DNA损伤的产生和修复在整个基因组中并不均匀，而是受到核的动态状态如转录和复制的影响。在这项研究中，我们已经开发出基本的方法来监测DNA损伤的染色体DNA的单个基因中产生的醛反应性探针（阿普）的方法，损伤特异性DNA糖基化酶，和传统的DNA阵列相结合。为了高灵敏度检测ARP标记的DNA，化学发光检测试剂被用作过氧化物酶底物代替常规显色底物。当采用化学发光检测时，阿普测定的检测限为每10^6个核苷酸1-2个脱碱基位点。为了通过阿普方法检测碱基损伤，需要通过DNA糖基化酶将它们定量转化为脱碱基位点或3 ′-切口脱碱基位点。为此目的，通过芬顿反应氧化DNA，并用不同量的Endo III或hOGG 1处理，其分别从DNA中去除氧化的嘧啶和嘌呤损伤。通过阿普测定对所得的3 '-切口脱碱基位点进行定量。基于这些数据，确定定量转化所需的Endo III或hOGG 1的量。还在各种条件下检查了探针杂交期间ARP标记的DNA的稳定性。最后，用阿普标记含有脱碱基位点的c-myc DNA，并在优化的条件下与膜上的模型DNA阵列杂交。将膜洗涤，与抗生物素蛋白-生物素-辣根过氧化物酶复合物孵育，然后与化学发光检测试剂孵育。观察到c-myc基因的强化学发光信号，但未观察到阵列中的其他基因。因此，这些数据结合在一起表明，染色体DNA的单个基因中的DNA损伤可以通过结合醛反应性探针（阿普）方法、损伤特异性DNA糖基化酶和常规DNA阵列来检测。

项目成果

Asagoshi,K.: "Distinct repair activities of hOGG1 and Fpg for formamidopyrimidine and 7,8-dihydro-8-oxoguanine."Journal of Biological Chemistry. 275. 4956-4964 (2000)
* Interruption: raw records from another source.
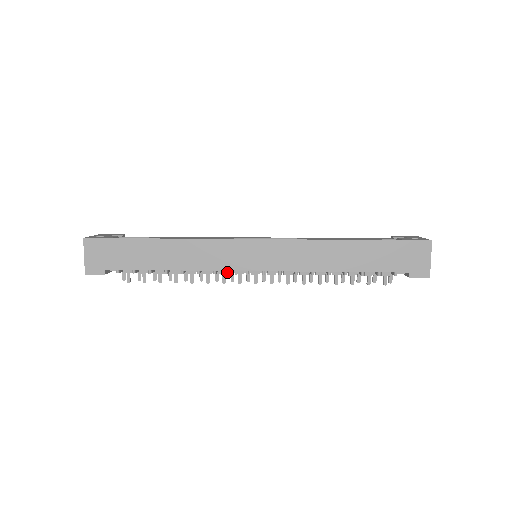
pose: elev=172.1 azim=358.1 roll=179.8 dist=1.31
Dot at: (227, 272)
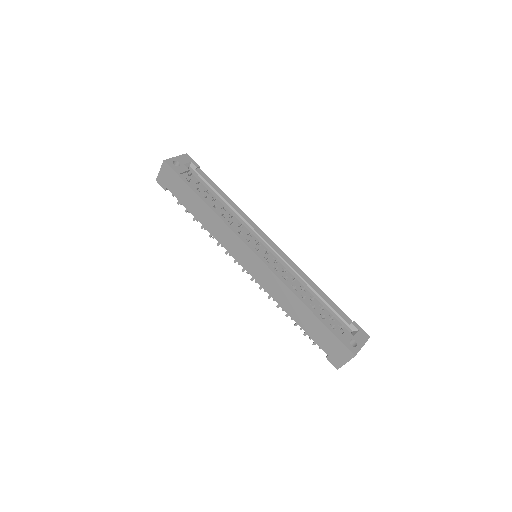
Dot at: occluded
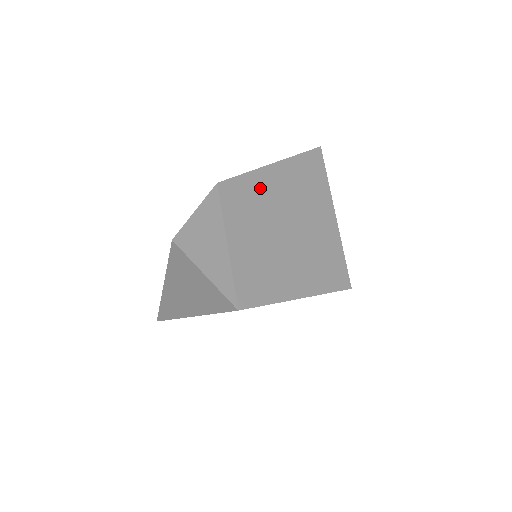
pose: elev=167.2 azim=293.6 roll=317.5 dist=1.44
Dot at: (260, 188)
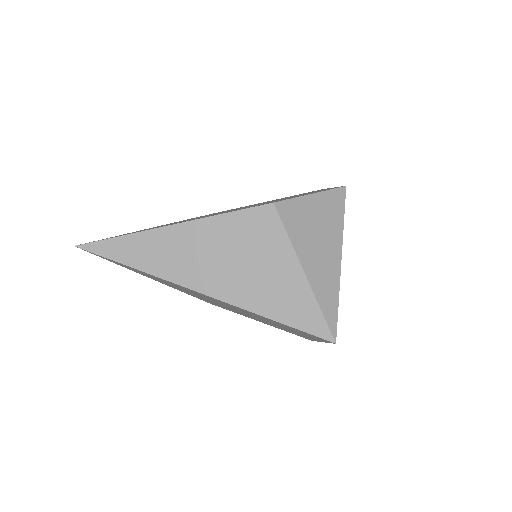
Dot at: occluded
Asagoshi,K.：“hOGG1 和 Fpg 对甲酰胺嘧啶和 7,8-二氢-8-氧代鸟嘌呤的独特修复活性。”生物化学杂志。

Masaoka, A. et al.: "Mammalian 5-formyluracil-DNA glycosylase. 2 Role of SMUG 1 uracil-DNA glycosylase in repair of 5-formyluracil and other oxidized and deaminated base lesions."Biochemistry. in press.

Masaoka, A. 等人：“哺乳动物 5-甲酰尿嘧啶-DNA 糖基化酶。2 SMUG 1 尿嘧啶-DNA 糖基化酶在修复 5-甲酰尿嘧啶和其他氧化和脱氨基碱基损伤中的作用。”生物化学。
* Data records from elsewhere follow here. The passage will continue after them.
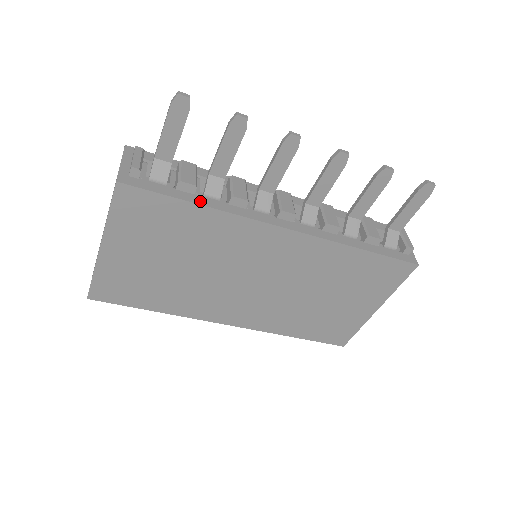
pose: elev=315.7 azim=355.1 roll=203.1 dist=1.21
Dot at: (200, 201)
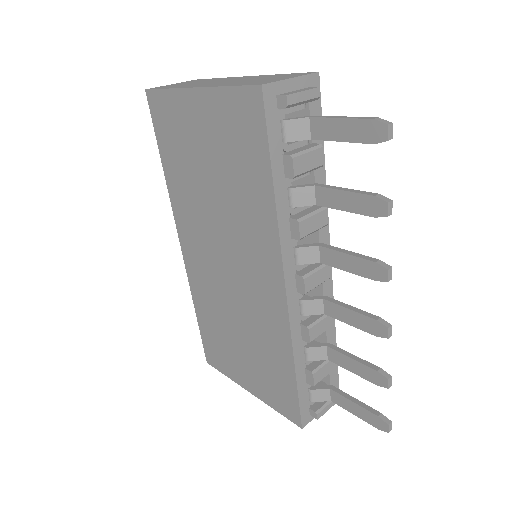
Dot at: (279, 187)
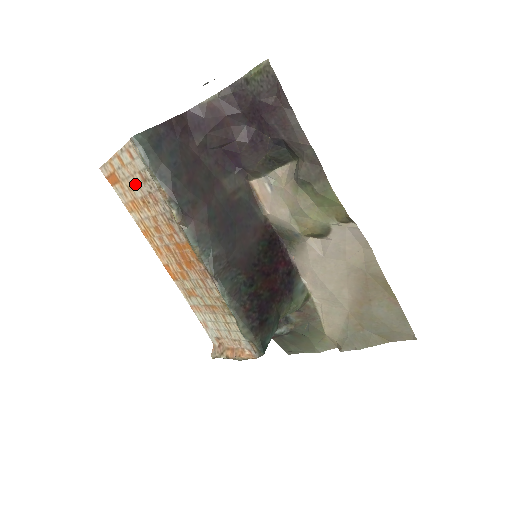
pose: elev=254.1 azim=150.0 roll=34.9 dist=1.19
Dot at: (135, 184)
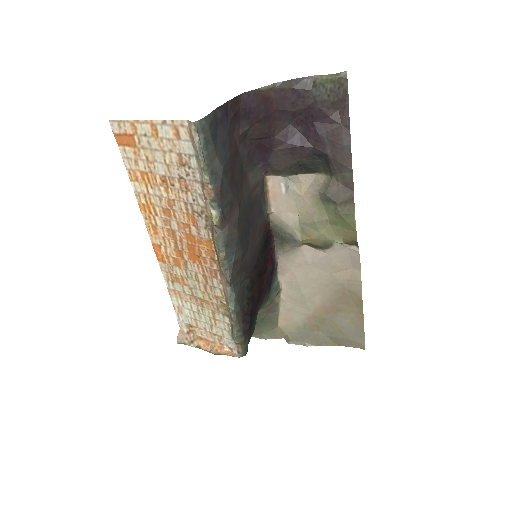
Dot at: (162, 160)
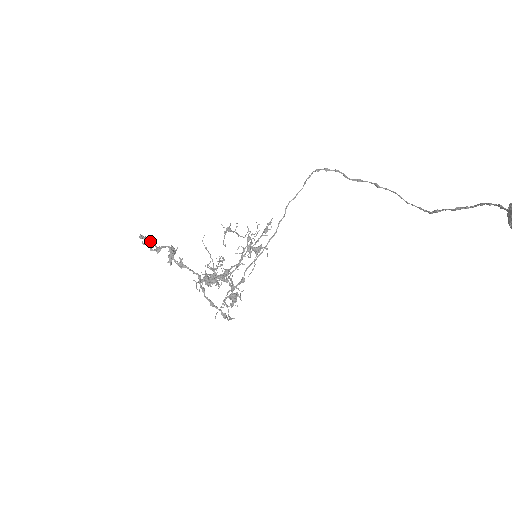
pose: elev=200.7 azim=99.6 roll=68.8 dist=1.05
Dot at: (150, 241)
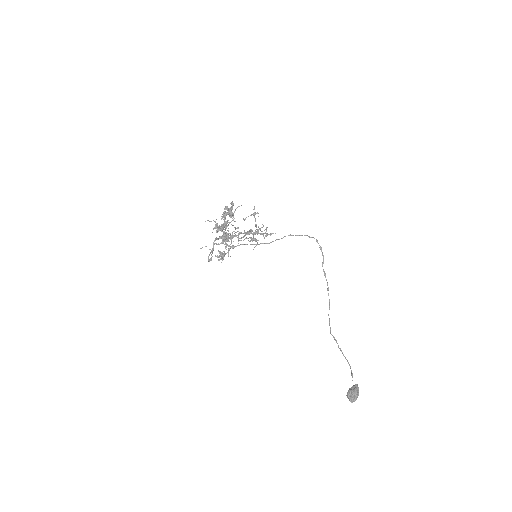
Dot at: occluded
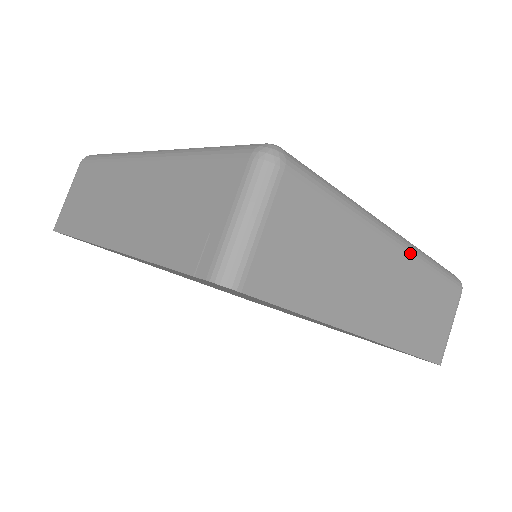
Ide, H.: "Detection of DNA damage by the aldehyde reactive probe (ARP) assay : principles and its application"Recent Research Developments in Nucleosides & Nucleotides. (印刷中). (2003)

Ide, H.：“醛反应探针 (ARP) 检测 DNA 损伤：原理及其应用”核苷和核苷酸的最新研究进展（2003 年出版）。

Terato, H. et al.: "Novel repair activities of AlkA (3-methyladenine DNA glycosylase II) and endonuclease VIII for xanthine and oxanine, guanine lesions induced by nitric oxide and nitrous acid."Nucleic Acids Research. 30. 4975-4984 (2002)

Terato, H. 等人：“AlkA（3-甲基腺嘌呤 DNA 糖基化酶 II）和核酸内切酶 VIII 对一氧化氮和亚硝酸诱导的黄嘌呤和恶嘌呤、鸟嘌呤损伤的新型修复活性。”核酸研究。

Asagoshi,K.: "Recognition of formamidopyrimidine by Escherichia coli and mammalian thymine glycol glycosylases.Distinctive paired base effects and biological and mechanistic implications."Journal of Biological Chemistry. 275. 24781-24786 (2000)

Asagoshi,K.：“大肠杆菌和哺乳动物胸腺嘧啶乙二醇糖基化酶对甲酰胺嘧啶的识别。独特的配对碱基效应以及生物学和机械学意义。”生物化学杂志。